小田急電鉄(東京都)は7日、次世代移動サービス「MaaS(マース)」の実用化に向け、経路検索アプリ「EMot(エモット)」を新開発し、実証実験を10月末に箱根と川崎・新百合ケ丘などで始めると発表した。来年3月までを予定している。
箱根で行われる実験では、同社系列の電車やバス、ケーブルカーなどが乗り放題の「箱根フリーパス」をアプリ内でも販売。現在地周辺の温泉宿や美術館といった優待施設を表示する地図機能を備え、これらのサービスがスマートフォン一つで受けられるようにする。

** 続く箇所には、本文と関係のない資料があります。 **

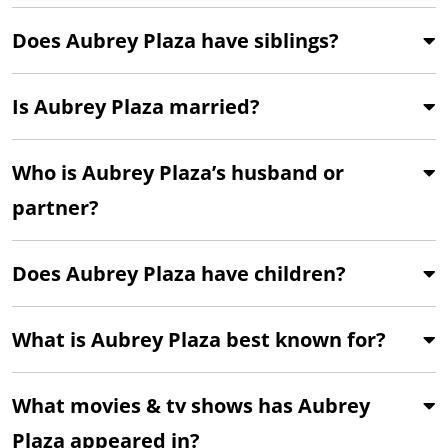
Does Aubrey Plaza have siblings?
Is Aubrey Plaza married?
Who is Aubrey Plaza’s husband or
partner?
Does Aubrey Plaza have children?
What is Aubrey Plaza best known for?
What movies & tv shows has Aubrey
Plaza appeared in?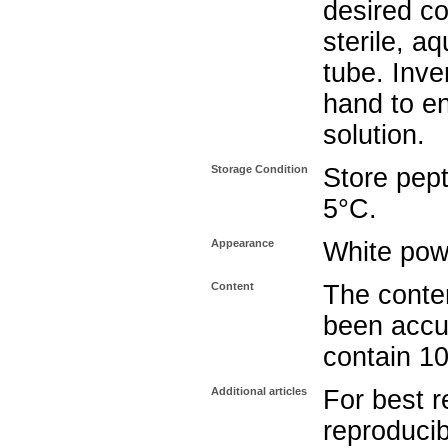
desired co
sterile, a
tube. Inve
hand to e
solution.
Storage Condition
Store pept
5°C.
Appearance
White pow
Content
The conten
been accu
contain 1
Additional articles
For best r
reproducib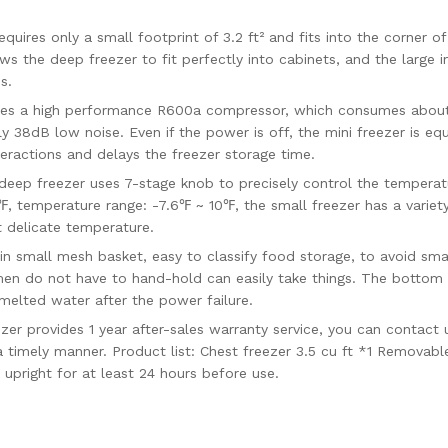
res only a small footprint of 3.2 ft² and fits into the corner of
ows the deep freezer to fit perfectly into cabinets, and the large 
s.
s a high performance R600a compressor, which consumes about 
y 38dB low noise. Even if the power is off, the mini freezer is eq
teractions and delays the freezer storage time.
reezer uses 7-stage knob to precisely control the temperature,
℉, temperature range: -7.6℉ ~ 10℉, the small freezer has a varie
t delicate temperature.
small mesh basket, easy to classify food storage, to avoid smal
en do not have to hand-hold can easily take things. The bottom 
 melted water after the power failure.
 provides 1 year after-sales warranty service, you can contact 
 timely manner. Product list: Chest freezer 3.5 cu ft *1 Removable
upright for at least 24 hours before use.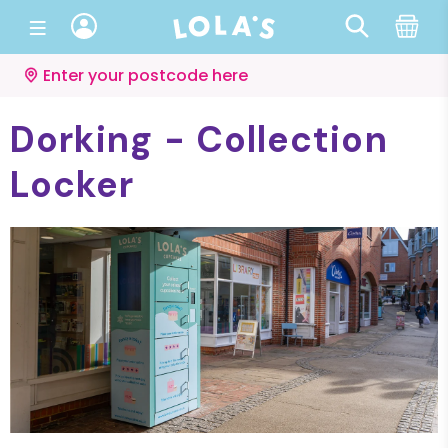
Enter your postcode here
Dorking - Collection
Locker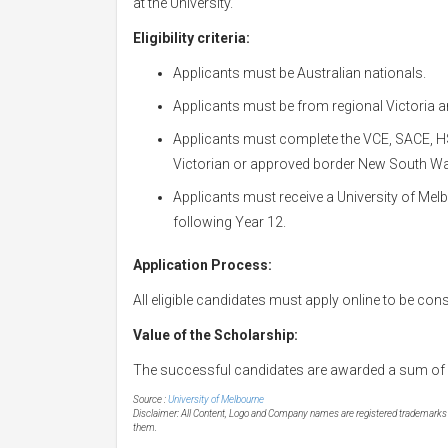
at the University.
Eligibility criteria:
Applicants must be Australian nationals.
Applicants must be from regional Victoria 
Applicants must complete the VCE, SACE, HSC
Victorian or approved border New South Wa
Applicants must receive a University of Melb
following Year 12.
Application Process:
All eligible candidates must apply online to be con
Value of the Scholarship:
The successful candidates are awarded a sum of 
Source :
University of Melbourne
Disclaimer: All Content, Logo and Company names are registered trademarks of
them.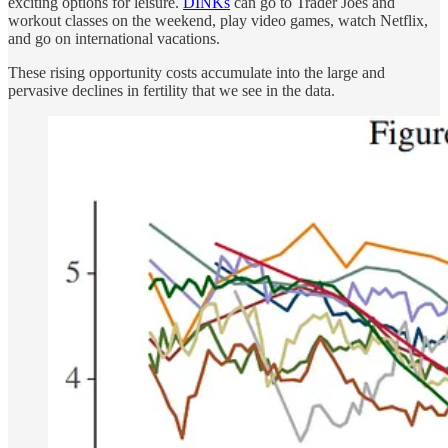
exciting options for leisure.
DINKs
can go to Trader Joes and
workout classes on the weekend, play video games, watch Netflix,
and go on international vacations.
These rising opportunity costs accumulate into the large and
pervasive declines in fertility that we see in the data.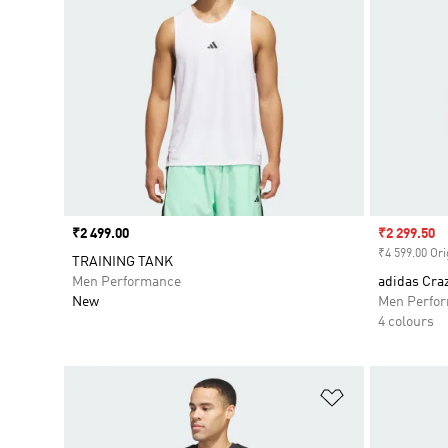
Price
₹2 499.00
Sale price
₹2 299.50
₹4 599.00 Ori
TRAINING TANK
Men Performance
adidas Craz
New
Men Perfo
4 colours
Add to Wishlis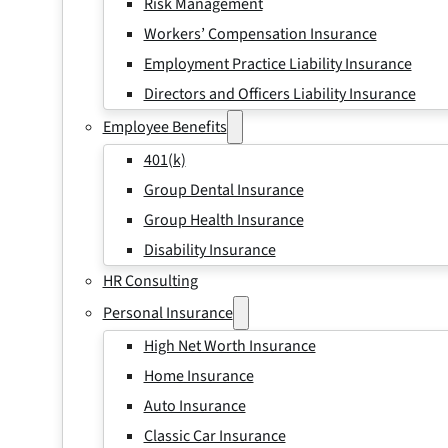
Risk Management
Workers’ Compensation Insurance
Employment Practice Liability Insurance
Directors and Officers Liability Insurance
Employee Benefits
401(k)
Group Dental Insurance
Group Health Insurance
Disability Insurance
HR Consulting
Personal Insurance
High Net Worth Insurance
Home Insurance
Auto Insurance
Classic Car Insurance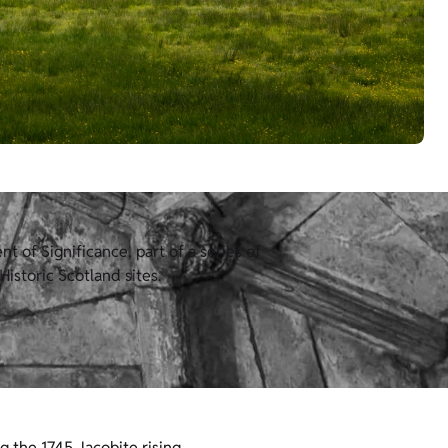
 of Significance, part of a series of
istoric Scotland sites.
ng the 1745 Jacobite rising.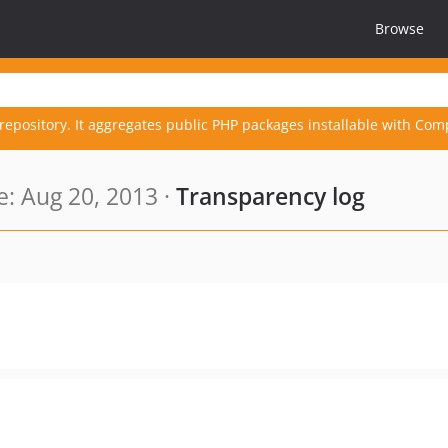
Browse
repository. It aggregates public PHP packages installable with Com
: Aug 20, 2013 ·
Transparency log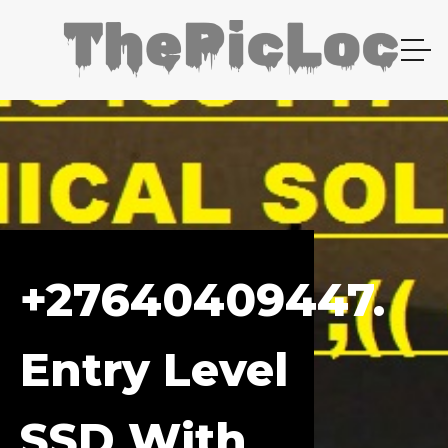
+27640409447.
Entry Level
SSD With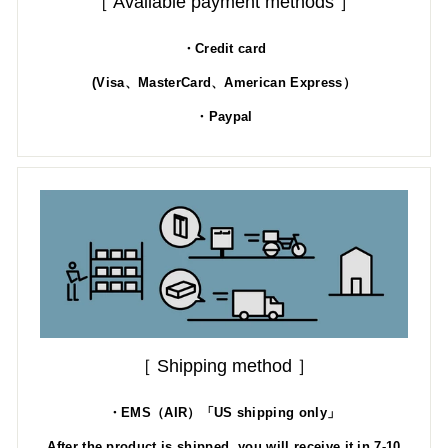
［ Available payment methods ］
・Credit card
(Visa、MasterCard、American Express）
・Paypal
［ Shipping method ］
・EMS（AIR）「US shipping only」
After the product is shipped, you will receive it in 7-10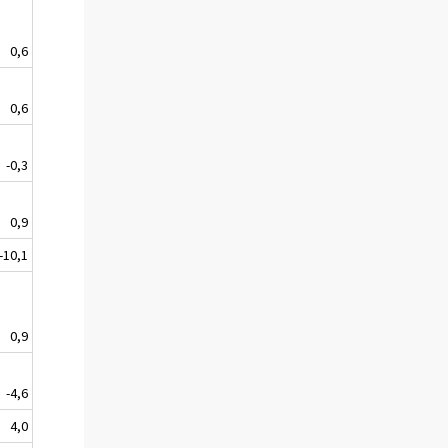
0,6
0,6
-0,3
0,9
-10,1
0,9
-4,6
4,0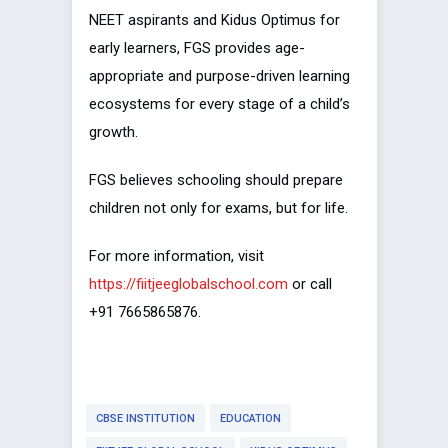
NEET aspirants and Kidus Optimus for
early learners, FGS provides age-
appropriate and purpose-driven learning
ecosystems for every stage of a child’s
growth.
FGS believes schooling should prepare
children not only for exams, but for life.
For more information, visit
https://fiitjeeglobalschool.com
or call
+91 7665865876.
CBSE INSTITUTION
EDUCATION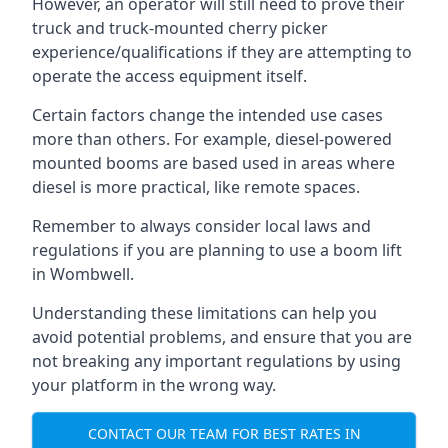
However, an operator will still need to prove their
truck and truck-mounted cherry picker
experience/qualifications if they are attempting to
operate the access equipment itself.
Certain factors change the intended use cases
more than others. For example, diesel-powered
mounted booms are based used in areas where
diesel is more practical, like remote spaces.
Remember to always consider local laws and
regulations if you are planning to use a boom lift
in Wombwell.
Understanding these limitations can help you
avoid potential problems, and ensure that you are
not breaking any important regulations by using
your platform in the wrong way.
CONTACT OUR TEAM FOR BEST RATES IN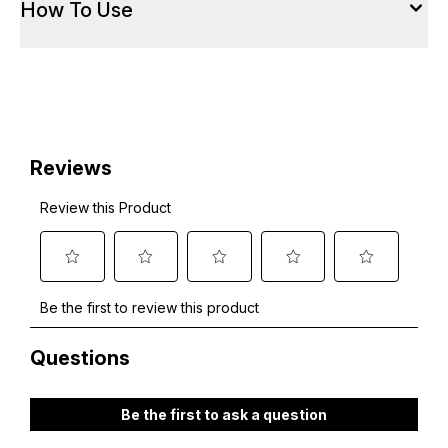
How To Use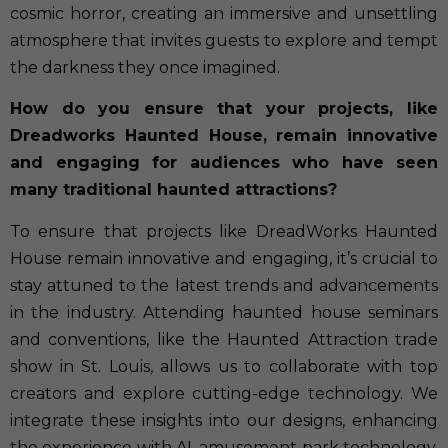
cosmic horror, creating an immersive and unsettling
atmosphere that invites guests to explore and tempt
the darkness they once imagined.
How do you ensure that your projects, like
Dreadworks Haunted House, remain innovative
and engaging for audiences who have seen
many traditional haunted attractions?
To ensure that projects like DreadWorks Haunted
House remain innovative and engaging, it’s crucial to
stay attuned to the latest trends and advancements
in the industry. Attending haunted house seminars
and conventions, like the Haunted Attraction trade
show in St. Louis, allows us to collaborate with top
creators and explore cutting-edge technology. We
integrate these insights into our designs, enhancing
the experience with AI, amusement park technology,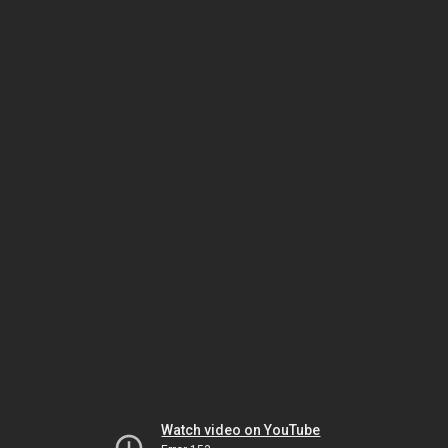
Watch video on YouTube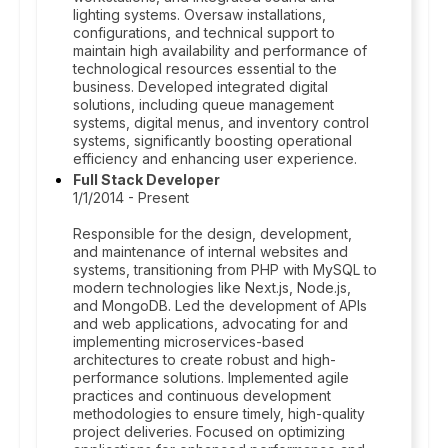
lighting systems. Oversaw installations,
configurations, and technical support to
maintain high availability and performance of
technological resources essential to the
business. Developed integrated digital
solutions, including queue management
systems, digital menus, and inventory control
systems, significantly boosting operational
efficiency and enhancing user experience.
Full Stack Developer
1/1/2014 - Present
Responsible for the design, development,
and maintenance of internal websites and
systems, transitioning from PHP with MySQL to
modern technologies like Next.js, Node.js,
and MongoDB. Led the development of APIs
and web applications, advocating for and
implementing microservices-based
architectures to create robust and high-
performance solutions. Implemented agile
practices and continuous development
methodologies to ensure timely, high-quality
project deliveries. Focused on optimizing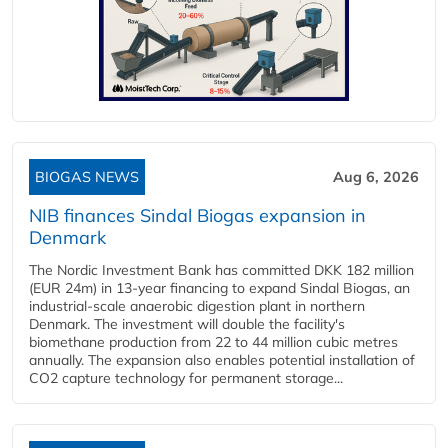
BIOGAS NEWS
Aug 6, 2026
NIB finances Sindal Biogas expansion in
Denmark
The Nordic Investment Bank has committed DKK 182 million
(EUR 24m) in 13-year financing to expand Sindal Biogas, an
industrial-scale anaerobic digestion plant in northern
Denmark. The investment will double the facility's
biomethane production from 22 to 44 million cubic metres
annually. The expansion also enables potential installation of
CO2 capture technology for permanent storage...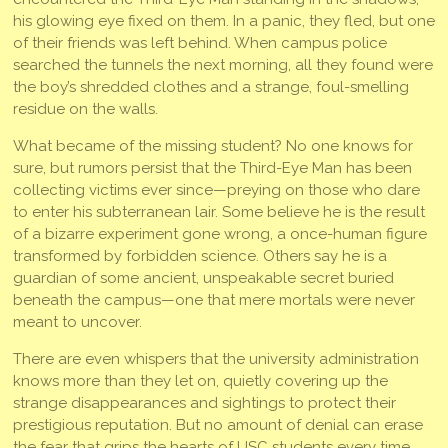
his glowing eye fixed on them. In a panic, they fled, but one
of their friends was left behind. When campus police
searched the tunnels the next morning, all they found were
the boy’s shredded clothes and a strange, foul-smelling
residue on the walls.
What became of the missing student? No one knows for
sure, but rumors persist that the Third-Eye Man has been
collecting victims ever since—preying on those who dare
to enter his subterranean lair. Some believe he is the result
of a bizarre experiment gone wrong, a once-human figure
transformed by forbidden science. Others say he is a
guardian of some ancient, unspeakable secret buried
beneath the campus—one that mere mortals were never
meant to uncover.
There are even whispers that the university administration
knows more than they let on, quietly covering up the
strange disappearances and sightings to protect their
prestigious reputation. But no amount of denial can erase
the fear that grips the hearts of USC students every time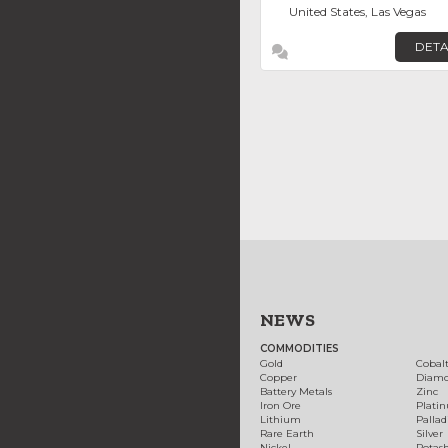
United States, Las Vegas
DETA
NEWS
COMMODITIES
Gold
Cobal
Copper
Diam
Battery Metals
Zinc
Iron Ore
Plati
Lithium
Palla
Rare Earth
Silver
Nickel
Potas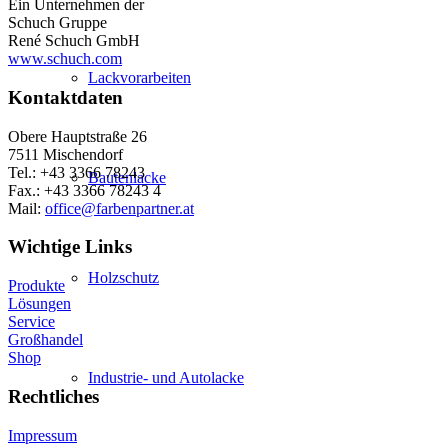
Ein Unternehmen der
Schuch Gruppe
René Schuch GmbH
www.schuch.com
Lackvorarbeiten
Kontaktdaten
Obere Hauptstraße 26
7511 Mischendorf
Tel.: +43 3366 78243
Bautenlacke
Fax.: +43 3366 78243 4
Mail:
office@farbenpartner.at
Wichtige Links
Holzschutz
Produkte
Lösungen
Service
Großhandel
Shop
Industrie- und Autolacke
Rechtliches
Impressum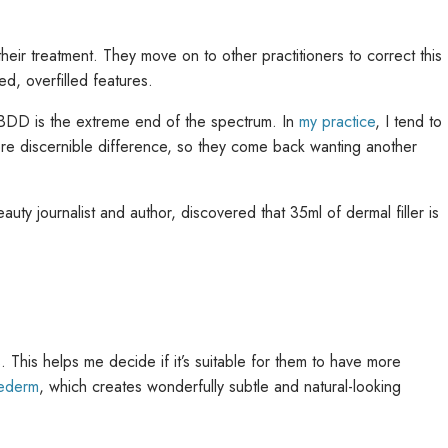
f their treatment. They move on to other practitioners to correct this
ed, overfilled features.
d BDD is the extreme end of the spectrum. In
my practice
, I tend to
more discernible difference, so they come back wanting another
uty journalist and author, discovered that 35ml of dermal filler is
s. This helps me decide if it’s suitable for them to have more
vederm
, which creates wonderfully subtle and natural-looking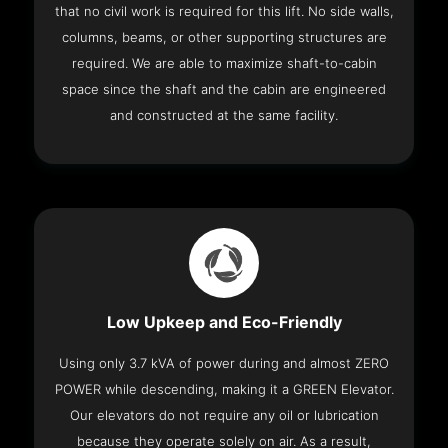
that no civil work is required for this lift. No side walls,
columns, beams, or other supporting structures are
required. We are able to maximize shaft-to-cabin
space since the shaft and the cabin are engineered
and constructed at the same facility.
Low Upkeep and Eco-Friendly
Using only 3.7 kVA of power during and almost ZERO
POWER while descending, making it a GREEN Elevator.
Our elevators do not require any oil or lubrication
because they operate solely on air. As a result,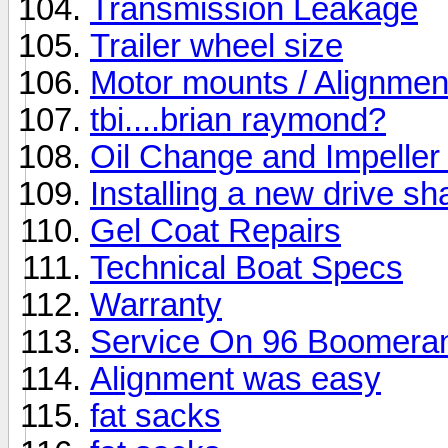
Transmission Leakage
Trailer wheel size
Motor mounts / Alignmen
tbi....brian raymond?
Oil Change and Impelle
Installing a new drive sha
Gel Coat Repairs
Technical Boat Specs
Warranty
Service On 96 Boomera
Alignment was easy
fat sacks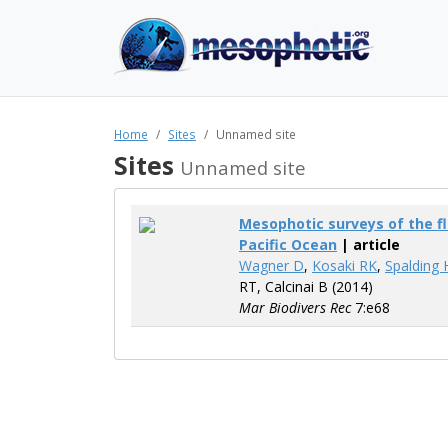
Home
Sites
Unnamed site
Sites
Unnamed site
Mesophotic surveys of the fl
Pacific Ocean
| article
Wagner D
,
Kosaki RK
,
Spalding 
RT, Calcinai B (2014)
Mar Biodivers Rec
7:e68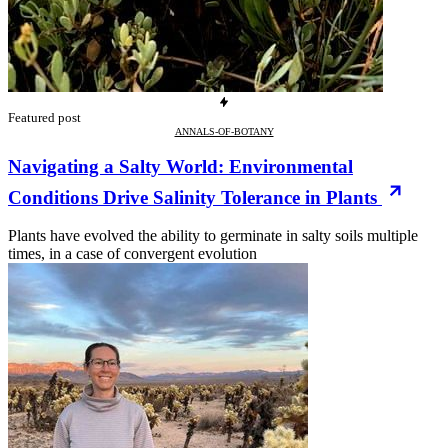
Featured post
ANNALS-OF-BOTANY
Navigating a Salty World: Environmental
Conditions Drive Salinity Tolerance in Plants
Plants have evolved the ability to germinate in salty soils multiple
times, in a case of convergent evolution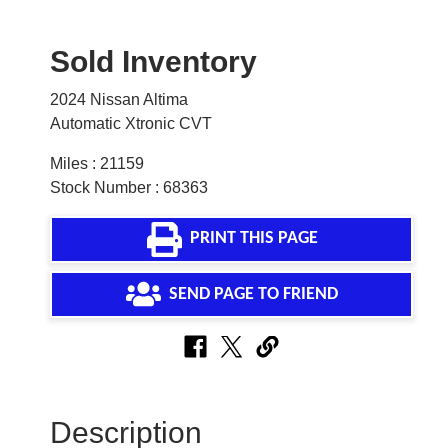
Sold Inventory
2024 Nissan Altima
Automatic Xtronic CVT
Miles : 21159
Stock Number : 68363
PRINT THIS PAGE
SEND PAGE TO FRIEND
Description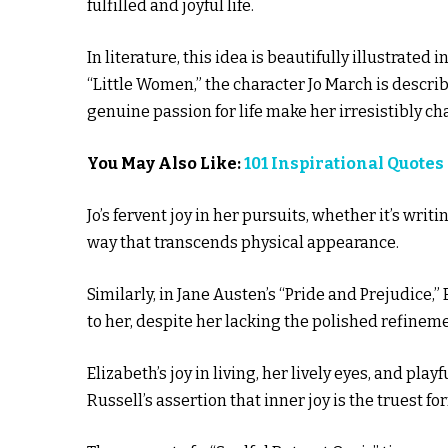
fulfilled and joyful life.
In literature, this idea is beautifully illustrated 
“Little Women,” the character Jo March is describe
genuine passion for life make her irresistibly c
You May Also Like:
101 Inspirational Quote
Jo’s fervent joy in her pursuits, whether it’s wri
way that transcends physical appearance.
Similarly, in Jane Austen’s “Pride and Prejudice,”
to her, despite her lacking the polished refineme
Elizabeth’s joy in living, her lively eyes, and p
Russell’s assertion that inner joy is the truest fo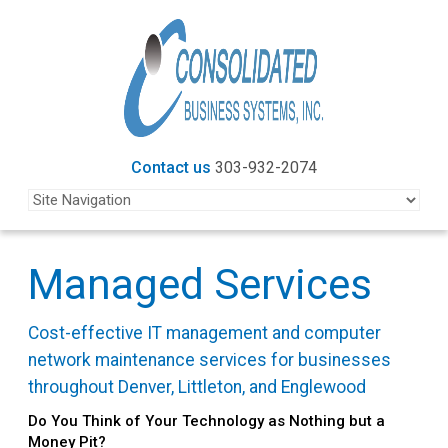
Contact us
303-932-2074
Managed Services
Cost-effective IT management and computer
network maintenance services for businesses
throughout Denver, Littleton, and Englewood
Do You Think of Your Technology as Nothing but a
Money Pit?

小田急線新百合ケ丘駅周辺では、同社の商業施設「新百合ケ丘エルミロード」で2500円以上の買い物をした人に、駅と自宅最寄りの停留所を結ぶ小田急バスの往復チケットを無料発行し、駅前の渋滞緩和効果を検証する。同駅と、新宿駅構内の飲食店計7店舗で使える割引チケットもアプリで発行する。
星野晃司社長は「移動シーンにプラスアルファの価値を生み出して新しい『行き(生き)かた』を提案し、日本一暮らしやすい沿線を実現したい」と話した。
マースは、一つのサービスで異なる交通手段の検索や予約、決済を可能にする仕組み。小田急は、これらの提供に必要な交通や地図情報などの各種データを連携したシステム「マースジャパン」の開発を進めており、アプリに順次、機能を追加するという。